Page segmentation data
---+---

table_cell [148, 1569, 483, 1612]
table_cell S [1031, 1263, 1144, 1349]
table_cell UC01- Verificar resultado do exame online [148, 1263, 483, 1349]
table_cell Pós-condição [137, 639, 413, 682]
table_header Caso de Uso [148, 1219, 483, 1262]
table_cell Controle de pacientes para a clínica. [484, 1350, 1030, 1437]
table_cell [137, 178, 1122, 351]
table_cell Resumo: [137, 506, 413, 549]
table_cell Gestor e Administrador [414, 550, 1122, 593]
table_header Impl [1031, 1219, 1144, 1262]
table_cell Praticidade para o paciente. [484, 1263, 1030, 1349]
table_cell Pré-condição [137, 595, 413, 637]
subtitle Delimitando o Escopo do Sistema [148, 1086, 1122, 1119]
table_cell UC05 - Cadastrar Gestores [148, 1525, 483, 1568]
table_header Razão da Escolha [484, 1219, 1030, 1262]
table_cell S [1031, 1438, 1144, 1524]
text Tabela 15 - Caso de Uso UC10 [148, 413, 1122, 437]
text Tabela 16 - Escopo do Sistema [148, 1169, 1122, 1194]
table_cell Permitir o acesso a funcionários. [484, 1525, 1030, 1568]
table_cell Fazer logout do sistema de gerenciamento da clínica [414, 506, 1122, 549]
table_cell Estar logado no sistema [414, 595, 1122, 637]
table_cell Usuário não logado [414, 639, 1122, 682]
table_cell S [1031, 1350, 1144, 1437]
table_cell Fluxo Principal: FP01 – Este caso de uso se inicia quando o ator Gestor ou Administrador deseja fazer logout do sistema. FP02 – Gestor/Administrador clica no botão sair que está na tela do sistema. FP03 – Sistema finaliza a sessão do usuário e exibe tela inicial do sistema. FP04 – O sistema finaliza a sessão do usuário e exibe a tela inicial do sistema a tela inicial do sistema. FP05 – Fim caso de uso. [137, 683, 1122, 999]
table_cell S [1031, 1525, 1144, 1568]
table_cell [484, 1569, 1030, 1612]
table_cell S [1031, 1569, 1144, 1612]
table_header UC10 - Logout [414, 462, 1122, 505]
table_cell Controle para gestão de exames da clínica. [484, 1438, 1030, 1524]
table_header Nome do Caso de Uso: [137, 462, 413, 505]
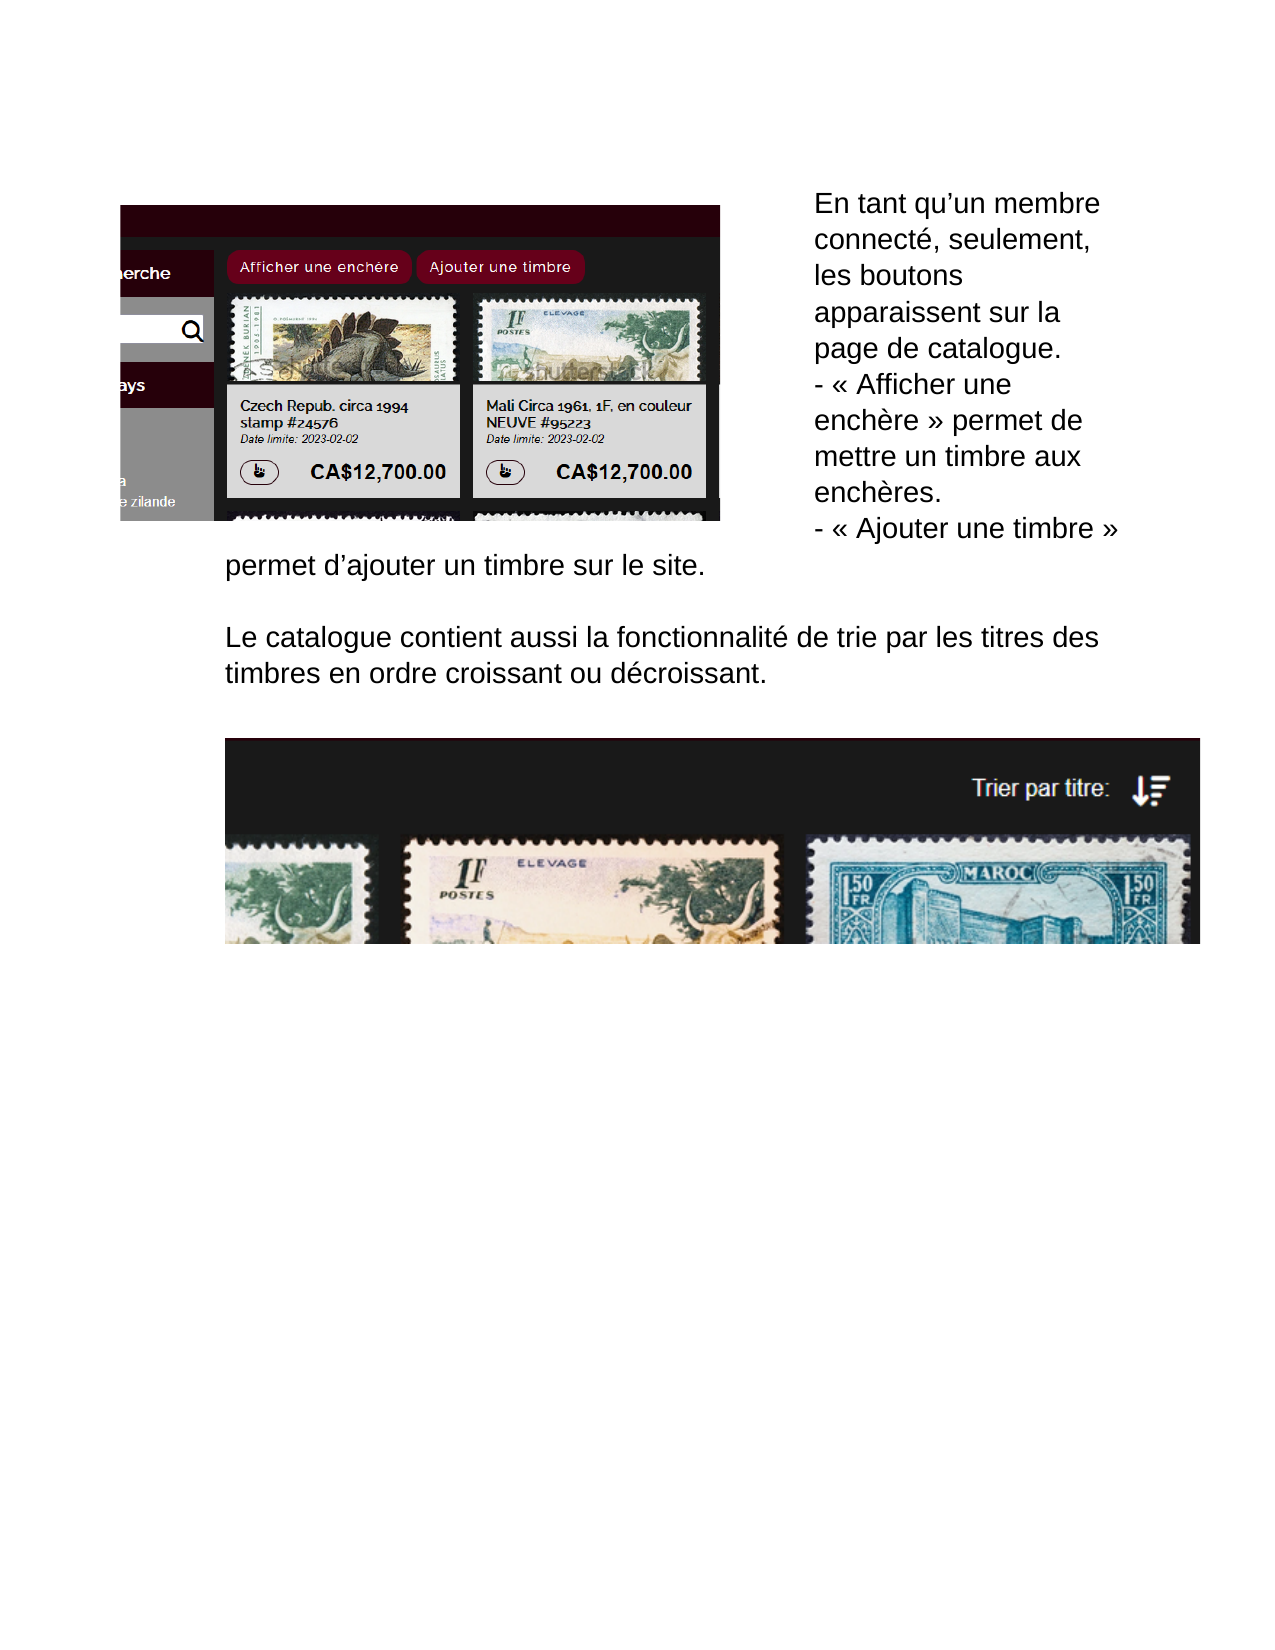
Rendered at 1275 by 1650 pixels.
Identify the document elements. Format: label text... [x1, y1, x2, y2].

---+---

• Exercise
Skip the pictures, then retype every line above exactly.

• Task solution
table_cell [148, 1569, 483, 1612]
table_cell S [1031, 1263, 1144, 1349]
table_cell UC01- Verificar resultado do exame online [148, 1263, 483, 1349]
table_cell Pós-condição [137, 639, 413, 682]
table_header Caso de Uso [148, 1219, 483, 1262]
table_cell Controle de pacientes para a clínica. [484, 1350, 1030, 1437]
table_cell [137, 178, 1122, 351]
table_cell Resumo: [137, 506, 413, 549]
table_cell Gestor e Administrador [414, 550, 1122, 593]
table_header Impl [1031, 1219, 1144, 1262]
table_cell Praticidade para o paciente. [484, 1263, 1030, 1349]
table_cell Pré-condição [137, 595, 413, 637]
subtitle Delimitando o Escopo do Sistema [148, 1086, 1122, 1119]
table_cell UC05 - Cadastrar Gestores [148, 1525, 483, 1568]
table_header Razão da Escolha [484, 1219, 1030, 1262]
table_cell S [1031, 1438, 1144, 1524]
text Tabela 15 - Caso de Uso UC10 [148, 413, 1122, 437]
text Tabela 16 - Escopo do Sistema [148, 1169, 1122, 1194]
table_cell Permitir o acesso a funcionários. [484, 1525, 1030, 1568]
table_cell Fazer logout do sistema de gerenciamento da clínica [414, 506, 1122, 549]
table_cell Estar logado no sistema [414, 595, 1122, 637]
table_cell Usuário não logado [414, 639, 1122, 682]
table_cell S [1031, 1350, 1144, 1437]
table_cell Fluxo Principal: FP01 – Este caso de uso se inicia quando o ator Gestor ou Administrador deseja fazer logout do sistema. FP02 – Gestor/Administrador clica no botão sair que está na tela do sistema. FP03 – Sistema finaliza a sessão do usuário e exibe tela inicial do sistema. FP04 – O sistema finaliza a sessão do usuário e exibe a tela inicial do sistema a tela inicial do sistema. FP05 – Fim caso de uso. [137, 683, 1122, 999]
table_cell S [1031, 1525, 1144, 1568]
table_cell [484, 1569, 1030, 1612]
table_cell S [1031, 1569, 1144, 1612]
table_header UC10 - Logout [414, 462, 1122, 505]
table_cell Controle para gestão de exames da clínica. [484, 1438, 1030, 1524]
table_header Nome do Caso de Uso: [137, 462, 413, 505]
Rendered at 1275 by 1650 pixels.
Identify the document elements. Format: label text... [x1, y1, x2, y2].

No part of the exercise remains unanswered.